Contacts: Dr. Irene Eckstrand,
firstname.lastname@example.org, 301-594-0943; Dr. Bruce Fuchs,
Approximately two-thirds of the
biomedical technology research and development programs housed in the former National Center for Research Resources now reside within the NIGMS
Division of Biomedical Technology, Bioinformatics, and Computational Biology. As described by Dr. Amy L. Swain, acting director of the Biomedical Technology Branch, these programs develop cutting-edge technologies that enhance and enable research in every area of biomedical science and make the resources available to the biomedical community.

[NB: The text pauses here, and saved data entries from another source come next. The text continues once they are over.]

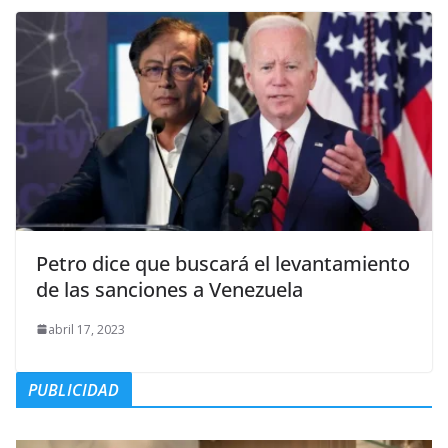
Petro dice que buscará el levantamiento
de las sanciones a Venezuela
abril 17, 2023
PUBLICIDAD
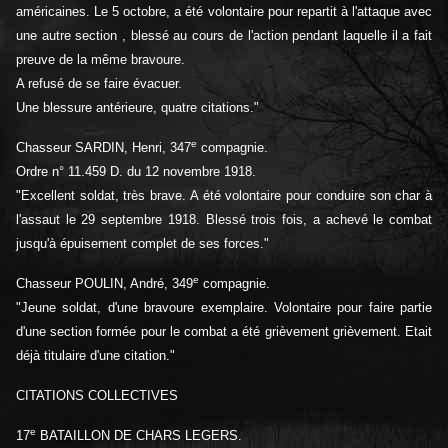
américaines. Le 5 octobre, a été volontaire pour repartit à l'attaque avec
une autre section , blessé au cours de l'action pendant laquelle il a fait
preuve de la même bravoure.
A refusé de se faire évacuer.
Une blessure antérieure, quatre citations."
e
Chasseur SARDIN, Henri, 347
compagnie.
Ordre n° 11.459 D. du 12 novembre 1918.
"Excellent soldat, très brave. A été volontaire pour conduire son char à
l'assaut le 29 septembre 1918. Blessé trois fois, a achevé le combat
jusqu'à épuisement complet de ses forces."
e
Chasseur POULIN, André, 349
compagnie.
"Jeune soldat, d'une bravoure exemplaire. Volontaire pour faire partie
d'une section formée pour le combat a été grièvement grièvement. Etait
déjà titulaire d'une citation."
CITATIONS COLLECTIVES
e
17
BATAILLON DE CHARS LEGERS.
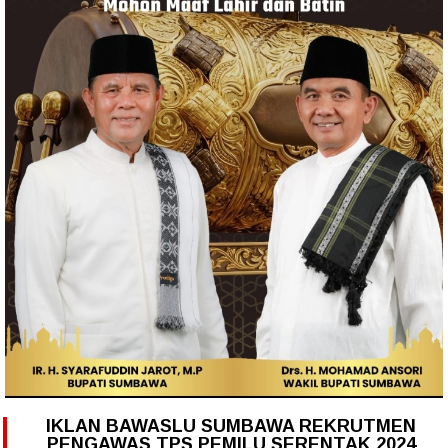
IKLAN BAWASLU SUMBAWA REKRUTMEN
PENGAWAS TPS PEMILU SERENTAK 2024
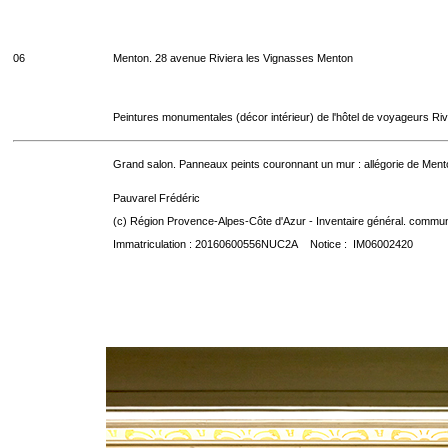
06
Menton. 28 avenue Riviera les Vignasses Menton
Peintures monumentales (décor intérieur) de l'hôtel de voyageurs Riv
Grand salon. Panneaux peints couronnant un mur : allégorie de Mento
Pauvarel Frédéric
(c) Région Provence-Alpes-Côte d'Azur - Inventaire général. communic
Immatriculation : 20160600556NUC2A Notice : IM06002420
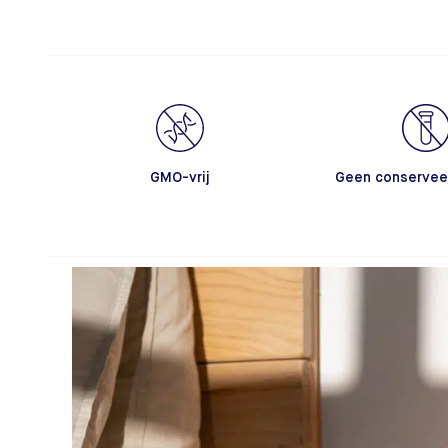
GMO-vrij
Geen conservee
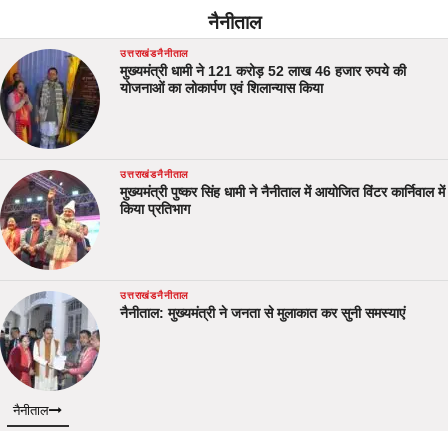
नैनीताल
उत्तराखंड
नैनीताल
मुख्यमंत्री धामी ने 121 करोड़ 52 लाख 46 हजार रुपये की
योजनाओं का लोकार्पण एवं शिलान्यास किया
उत्तराखंड
नैनीताल
मुख्यमंत्री पुष्कर सिंह धामी ने नैनीताल में आयोजित विंटर कार्निवाल में
किया प्रतिभाग
उत्तराखंड
नैनीताल
नैनीताल: मुख्यमंत्री ने जनता से मुलाकात कर सुनी समस्याएं
नैनीताल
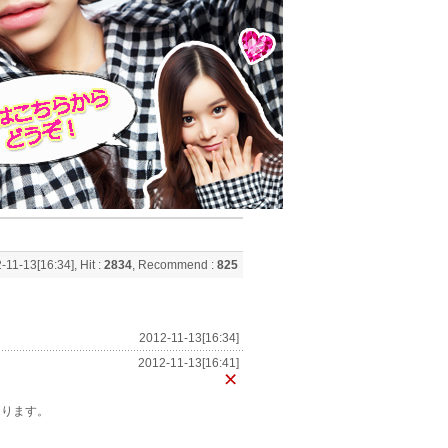
-11-13[16:34], Hit :
2834
, Recommend :
825
2012-11-13[16:34]
2012-11-13[16:41]
なります。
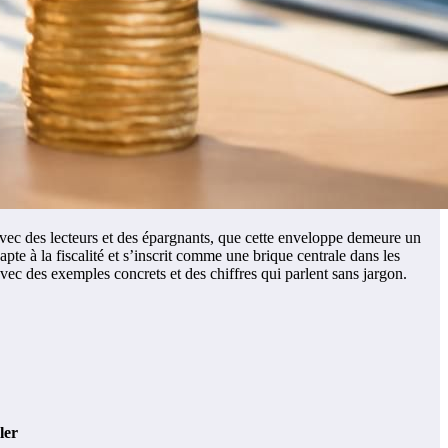
 avec des lecteurs et des épargnants, que cette enveloppe demeure un
pte à la fiscalité et s’inscrit comme une brique centrale dans les
 avec des exemples concrets et des chiffres qui parlent sans jargon.
ler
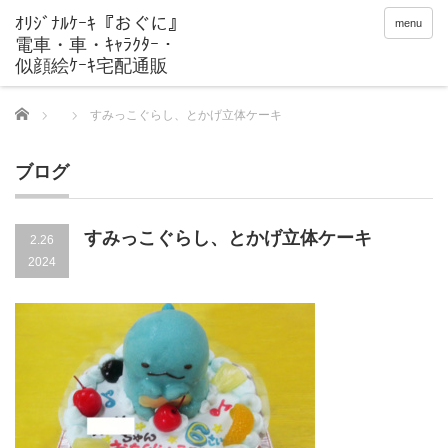
menu
Home
すみっこぐらし、とかげ立体ケーキ
ブログ
すみっこぐらし、とかげ立体ケーキ
2.26
2024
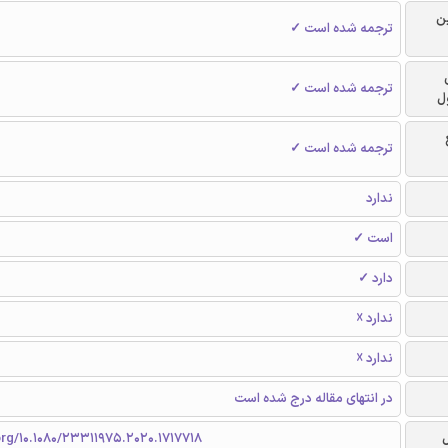
ن
ترجمه شده است ✓
ترجمه شده است ✓
ل
ترجمه شده است ✓
ندارد
است ✓
دارد ✓
ندارد ☓
ندارد ☓
در انتهای مقاله درج شده است
org/10.1080/23311975.2020.1717718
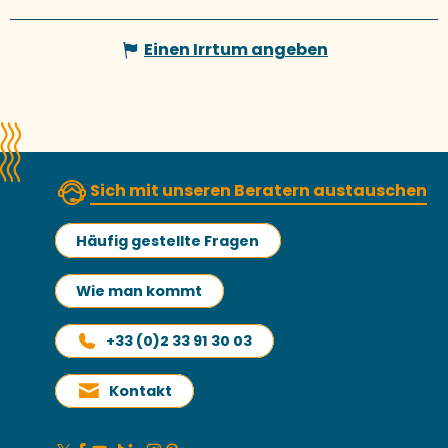
Einen Irrtum angeben
Sich mit unseren Beratern austauschen
Häufig gestellte Fragen
Wie man kommt
+33 (0)2 33 91 30 03
Kontakt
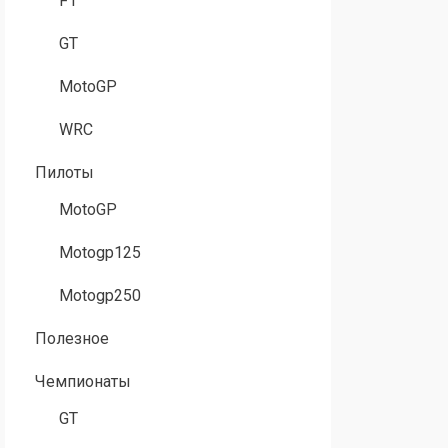
F1
GT
MotoGP
WRC
Пилоты
MotoGP
Motogp125
Motogp250
Полезное
Чемпионаты
GT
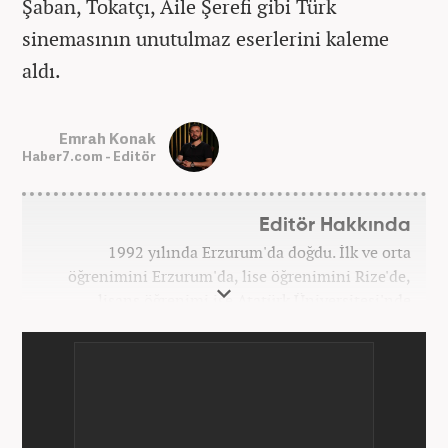
Şaban, Tokatçı, Aile Şerefi gibi Türk
sinemasının unutulmaz eserlerini kaleme
aldı.
Emrah Konak
Haber7.com - Editör
Editör Hakkında
1992 yılında Erzurum'da doğdu. İlk ve orta
öğrenimini Erzurum'da, lise öğrenimini Rize'de,
lisans öğrenimi ise Atatürk Üniversitesi'nde
tamamladı. Halihazırda Nevşehir Hacı Bektaş
Üniversitesi'nde yüksek lisans öğrenimine devam
ediyor. Meslek hayatına 2015 yılında başlayıp birçok
haber sitesi ve televizyon kanalında farklı
pozisyonlarda görev aldı. Şu an meslek hayatına
haber7.com'da "Editör" olarak devam ediyor.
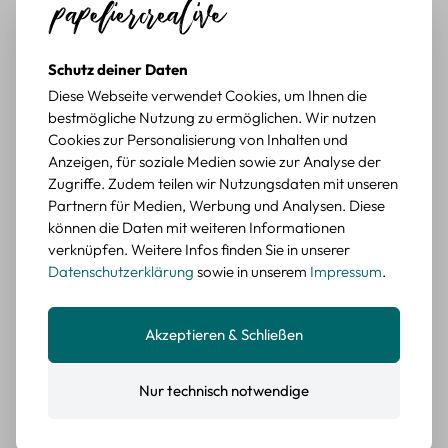
würde sie wieder kaufen.
BEWERTETER ARTIKEL
Schutz deiner Daten
Retro Briefmarken Sticker Set – 45 Papier-
Sticker mit Wald- und Tiermotiven
Diese Webseite verwendet Cookies, um Ihnen die
bestmögliche Nutzung zu ermöglichen. Wir nutzen
Durchschnittliche Bewertung von 5 von 5 Sternen
Cookies zur Personalisierung von Inhalten und
Erika G.
diesen Monat
Verifizierter Kauf
Anzeigen, für soziale Medien sowie zur Analyse der
Schöne Motive
Zugriffe. Zudem teilen wir Nutzungsdaten mit unseren
Die Sticker passen gut zu meinen Büchern, würde sie
Partnern für Medien, Werbung und Analysen. Diese
wieder kaufen.
können die Daten mit weiteren Informationen
verknüpfen. Weitere Infos finden Sie in unserer
BEWERTETER ARTIKEL
Datenschutzerklärung
sowie in unserem
Impressum
.
Retro Blumen Sticker Set – 45 Stück mit 15
verschiedene Motive
Farbe: F
Akzeptieren & Schließen
Durchschnittliche Bewertung von 5 von 5 Sternen
Erika G.
diesen Monat
Verifizierter Kauf
Tolle Sticker
Nur technisch notwendige
Schöne Deko-Teile für meine Bücher, es passt zu meinem
Stiel.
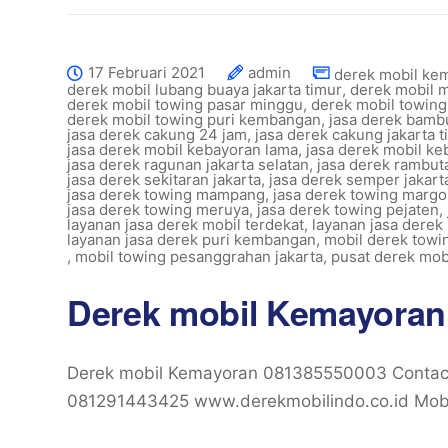
17 Februari 2021
admin
derek mobil ke
derek mobil lubang buaya jakarta timur
,
derek mobil 
derek mobil towing pasar minggu
,
derek mobil towing
derek mobil towing puri kembangan
,
jasa derek bambu
jasa derek cakung 24 jam
,
jasa derek cakung jakarta t
jasa derek mobil kebayoran lama
,
jasa derek mobil keb
jasa derek ragunan jakarta selatan
,
jasa derek rambuta
jasa derek sekitaran jakarta
,
jasa derek semper jakart
jasa derek towing mampang
,
jasa derek towing marg
jasa derek towing meruya
,
jasa derek towing pejaten
,
layanan jasa derek mobil terdekat
,
layanan jasa derek
layanan jasa derek puri kembangan
,
mobil derek towi
,
mobil towing pesanggrahan jakarta
,
pusat derek mob
Derek mobil Kemayoran
Derek mobil Kemayoran 081385550003 Contac
081291443425 www.derekmobilindo.co.id Mobil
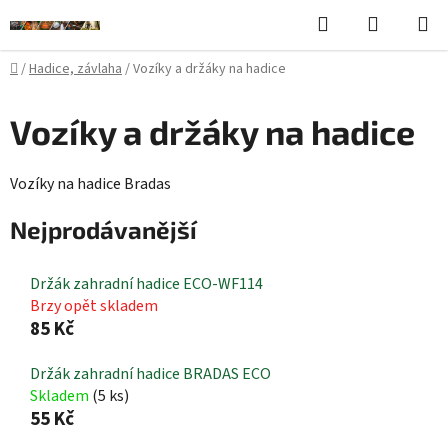
Přejít
Hledat
NÁKUPN
na
KOŠÍK
obsah
Domů
/
Hadice, závlaha
/
Vozíky a držáky na hadice
Vozíky a držáky na hadice
Vozíky na hadice Bradas
Nejprodávanější
Držák zahradní hadice ECO-WF114
Brzy opět skladem
85 Kč
Držák zahradní hadice BRADAS ECO
Skladem
(5 ks)
55 Kč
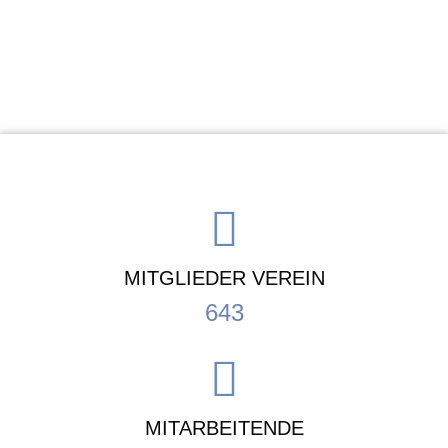
MITGLIEDER VEREIN
643
MITARBEITENDE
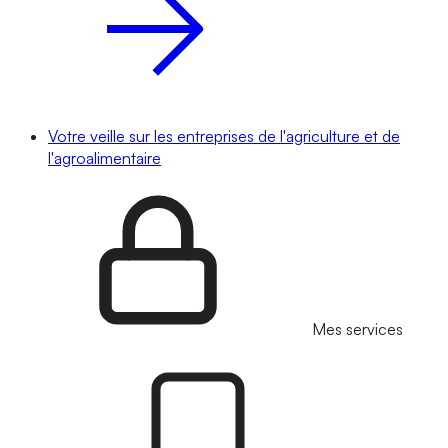
Votre veille sur les entreprises de l'agriculture et de
l'agroalimentaire
Mes services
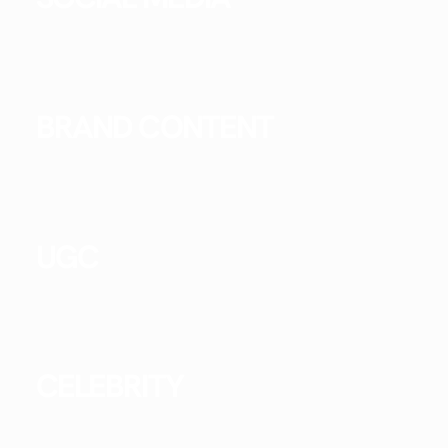
BRAND CONTENT
UGC
CELEBRITY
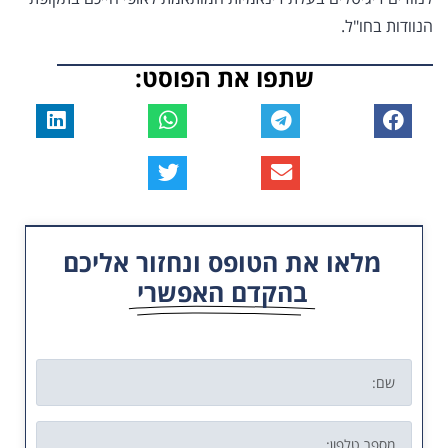
הנוודות בחו"ל.
שתפו את הפוסט:
מלאו את הטופס ונחזור אליכם
בהקדם האפשרי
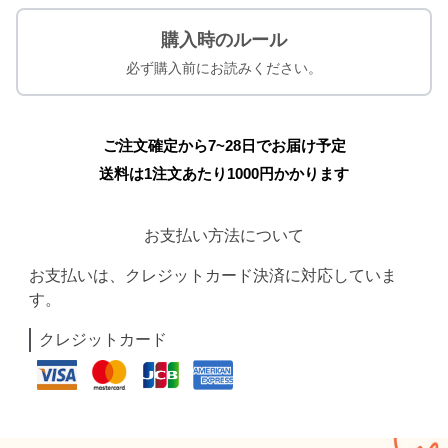
購入時のルール
必ず購入前にお読みください。
ご注文確定から7~28日でお届け予定
送料は1注文あたり
1000
円かかります
お支払い方法について
お支払いは、クレジットカード決済に対応していま
す。
クレジットカード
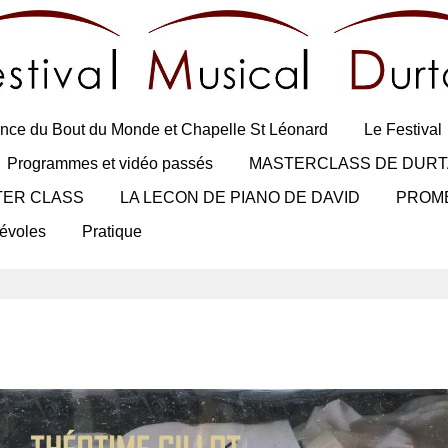
nce du Bout du Monde et Chapelle St Léonard
Le Festival
Programmes et vidéo passés
MASTERCLASS DE DURT
TER CLASS
LA LECON DE PIANO DE DAVID
PROM
évoles
Pratique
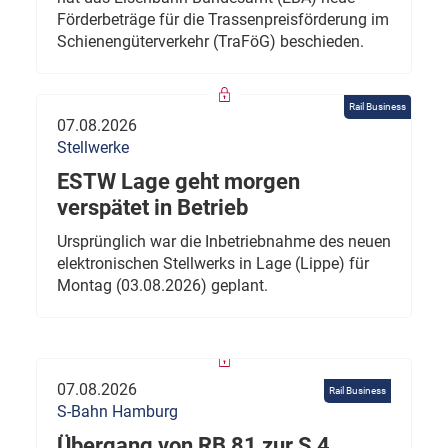
Förderbeträge für die Trassenpreisförderung im
Schienengüterverkehr (TraFöG) beschieden.
Rail Business
07.08.2026
Stellwerke
ESTW Lage geht morgen
verspätet in Betrieb
Ursprünglich war die Inbetriebnahme des neuen
elektronischen Stellwerks in Lage (Lippe) für
Montag (03.08.2026) geplant.
07.08.2026
Rail Business
S-Bahn Hamburg
Übergang von RB 81 zur S 4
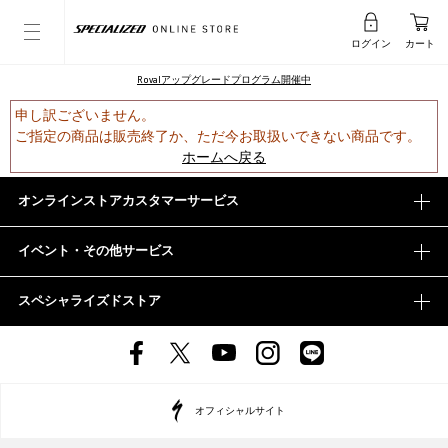
ログイン
カート
Rovalアップグレードプログラム開催中
申し訳ございません。
ご指定の商品は販売終了か、ただ今お取扱いできない商品です。
ホームへ戻る
オンラインストアカスタマーサービス
イベント・その他サービス
スペシャライズドストア
オフィシャルサイト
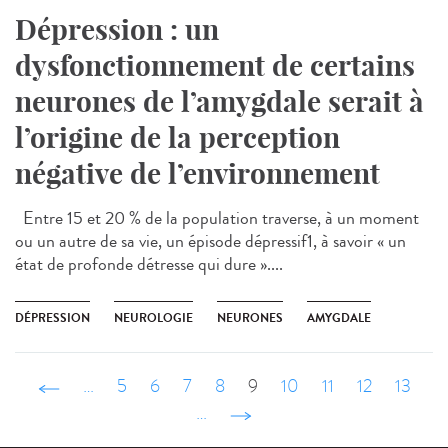
Dépression : un
dysfonctionnement de certains
neurones de l’amygdale serait à
l’origine de la perception
négative de l’environnement
Entre 15 et 20 % de la population traverse, à un moment
ou un autre de sa vie, un épisode dépressif1, à savoir « un
état de profonde détresse qui dure »....
DÉPRESSION
NEUROLOGIE
NEURONES
AMYGDALE
‹ précédent
…
5
6
7
8
9
10
11
12
13
…
suivant ›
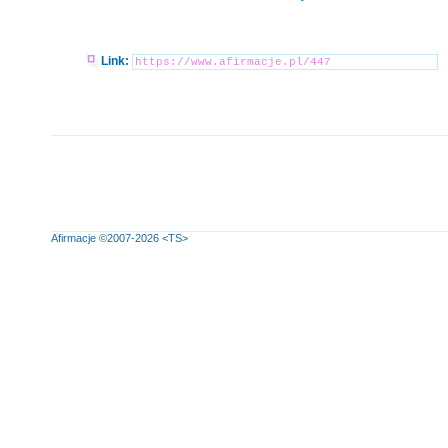
Link:
Afirmacje
©2007-2026
<TS>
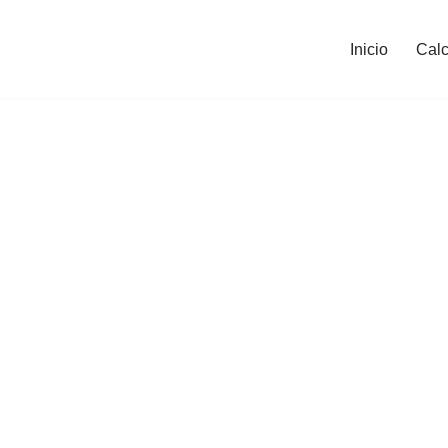
Inicio
Calc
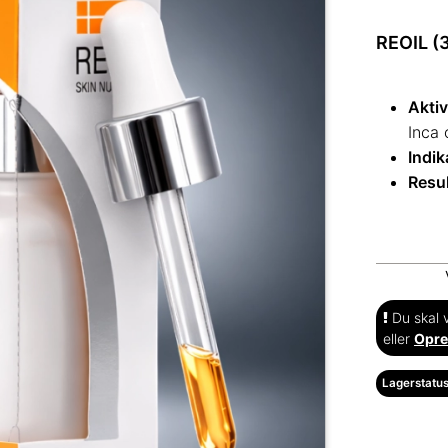
REOIL
(
Aktiv
Inca o
Indik
Resu
Du skal v
eller
Opre
Lagerstatus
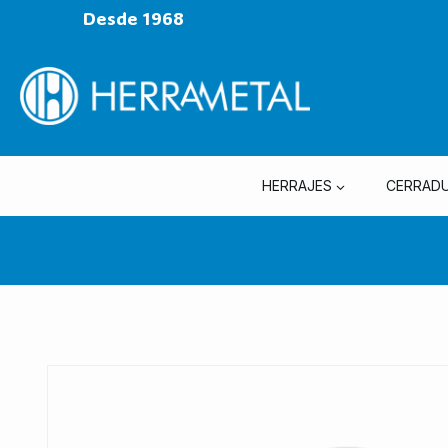
Desde 1968
HERRAJES
CERRAD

Contact: Dr. Amy L. Swain,
Glycans play many important roles in cell growth and movement, as well as in immune function and a variety of other physiological processes. Carbohydrate-based, high-throughput assays using tools called glycan arrays hold great promise for answering basic biological questions as well as for the development of diagnostics, vaccines and therapeutics. Program Director Dr. Pamela Marino described a partnership with the National Cancer Institute to fund the development of glycan libraries for screening purposes. The awards will be made using Small Business Innovation Research (SBIR) contracts. Dr. Marino requested, and received, Council approval to solicit SBIR contracts for this purpose.
Contact: Dr. Pamela Marino,
Value of information (VOI) analysis estimates the expected improvements in population health from research. Dr. David Meltzer of the University of Chicago stated that VOI analysis has substantial informational requirements that generally preclude its use for prioritizing basic science research, but noted that VOI approaches may often be of use in the design and prioritization of clinical research studies. He described new methods to perform VOI with less stringent information requirements that may broaden its use to inform research prioritization both in the United States and internationally.
Contact: Dr. David Meltzer,
A summary of applications reviewed by the Council is available from NIGMS.
The meeting adjourned at 11:45 a.m. on May 25, 2012.
I hereby certify that to my knowledge the foregoing minutes are accurate and complete.